标签: python python-2.7 time-series list-comprehension itertools

对不起,我很抱歉。有人可以帮我合并两个不同长度的嵌套列表吗?有无数的加入列表的例子" elementwise"在Google和SO上,但它们似乎都没有完全覆盖我的情况。我需要做几千次这样的事情,每个列表长约100万行。

一个列表的格式为:

shortdata = [
["2015.01.01 22:00:00","1.21036","1.21032","1.21033","1.21038"],
["2015.01.01 22:00:02","1.21034","1.21039","1.21038","1.21037"],
["2015.01.01 22:00:04","1.21032","1.21035","1.21034","1.21034"],
["2015.01.01 22:00:06","1.21021","1.21027","1.21028","1.21028"],
...
["2015.01.01 22:00:56","1.21040","1.21038","1.21039","1.21039"],
["2015.01.01 22:00:58","1.21041","1.21042","1.21047","1.21050"],
["2015.01.01 22:01:00","1.21044","1.21032","1.21033","1.21035"],
["2015.01.01 22:01:02","1.21047","1.21033","1.21035","1.21035"],
["2015.01.01 22:01:04","1.21045","1.21034","1.21036","1.21032"],
...
]

另一个列表的格式为:

longdata = [
["2015.01.01 22:00:00","1.21036","1.21032","1.21033","1.21038"],
["2015.01.01 22:01:00","1.21044","1.21032","1.21033","1.21035"],
...
]

我想将子列表连接在一起,以便输出是组合子列表的列表,可能有一些空列填充,例如:

combineddata = [
["2015.01.01 22:00:00","1.21036","1.21032","1.21033","1.21038", "", "", "2015.01.01 22:00:00","1.21036","1.21032","1.21033","1.21038"],
["2015.01.01 22:00:00","1.21036","1.21032","1.21033","1.21038", "", "", "2015.01.01 22:00:02","1.21034","1.21039","1.21038","1.21037"],
["2015.01.01 22:00:00","1.21036","1.21032","1.21033","1.21038", "", "", "2015.01.01 22:00:04","1.21032","1.21035","1.21034","1.21034"],
["2015.01.01 22:00:00","1.21036","1.21032","1.21033","1.21038", "", "", "2015.01.01 22:00:06","1.21021","1.21027","1.21028","1.21028"],
...
["2015.01.01 22:00:00","1.21036","1.21032","1.21033","1.21038", "", "", "2015.01.01 22:00:56","1.21040","1.21038","1.21039","1.21039"],
["2015.01.01 22:00:00","1.21036","1.21032","1.21033","1.21038", "", "",["2015.01.01 22:00:58","1.21041","1.21042","1.21047","1.21050"],
["2015.01.01 22:01:00","1.21044","1.21032","1.21033","1.21035", "","", "2015.01.01 22:01:00","1.21044","1.21032","1.21033","1.21035"],
["2015.01.01 22:01:00","1.21044","1.21032","1.21033","1.21035", "", "", "2015.01.01 22:01:02","1.21047","1.21033","1.21035","1.21035"],
["2015.01.01 22:01:00","1.21044","1.21032","1.21033","1.21035", "", "", "2015.01.01 22:01:04","1.21045","1.21034","1.21036","1.21032"],
...
]

分钟数据'有目的地在每一行上重复,因为逐行计算需要它。

如果我直接列表理解它不起作用,因为列表的长度不同 - 显然2sec数据远远超过1分钟数据。

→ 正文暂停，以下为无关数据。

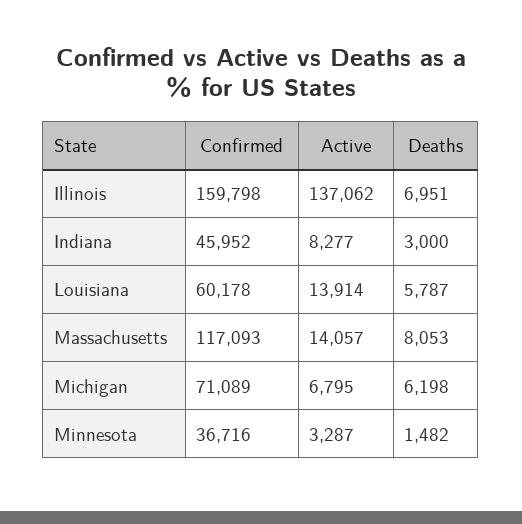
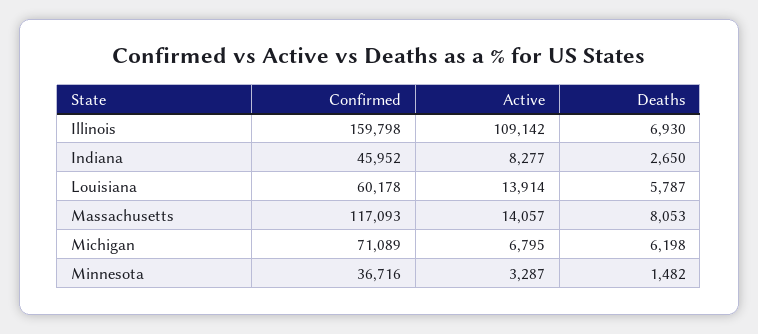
  {
    "Confirmed": {
      "Illinois": 159798,
      "Indiana": 45952,
      "Louisiana": 60178,
      "Massachusetts": 117093,
      "Michigan": 71089,
      "Minnesota": 36716
    },
    "Active": {
-     "Illinois": 137062,
+     "Illinois": 109142,
      "Indiana": 8277,
      "Louisiana": 13914,
      "Massachusetts": 14057,
      "Michigan": 6795,
      "Minnesota": 3287
    },
    "Deaths": {
-     "Illinois": 6951,
+     "Illinois": 6930,
-     "Indiana": 3000,
+     "Indiana": 2650,
      "Louisiana": 5787,
      "Massachusetts": 8053,
      "Michigan": 6198,
      "Minnesota": 1482
    }
  }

然后我认为我可以复制1分钟数据的元素,使其与2s数据的长度相同,这样我就可以将两个列表压缩在一起。这也失败了:

expandedlist = [[x] * n for x in longdata]

但我的格式不正确,例如n = 3用于演示(而不是30!):

[[['2015.01.01 22:00:00', '1.21038', '1.21038', '1.21038', '1.21038'], ['2015.01.01 22:00:00', '1.21038', '1.21038', '1.21038', '1.21038'], ['2015.01.01 22:00:00', '1.21038', '1.21038', '1.21038', '1.21038']], [['2015.01.01 22:01:00', '1.21037', '1.21037', '1.21037', '1.21037'], ['2015.01.01 22:01:00', '1.21037', '1.21037', '1.21037', '1.21037'], ['2015.01.01 22:01:00', '1.21037', '1.21037', '1.21037', '1.21037']], 
...

所以嵌套有点太多了。我试过删除外部' []'标志,尝试列表(x)而不是[x],并使用外括号'(',其中任何一个都不会导致预期格式的内容被压缩为2s数据。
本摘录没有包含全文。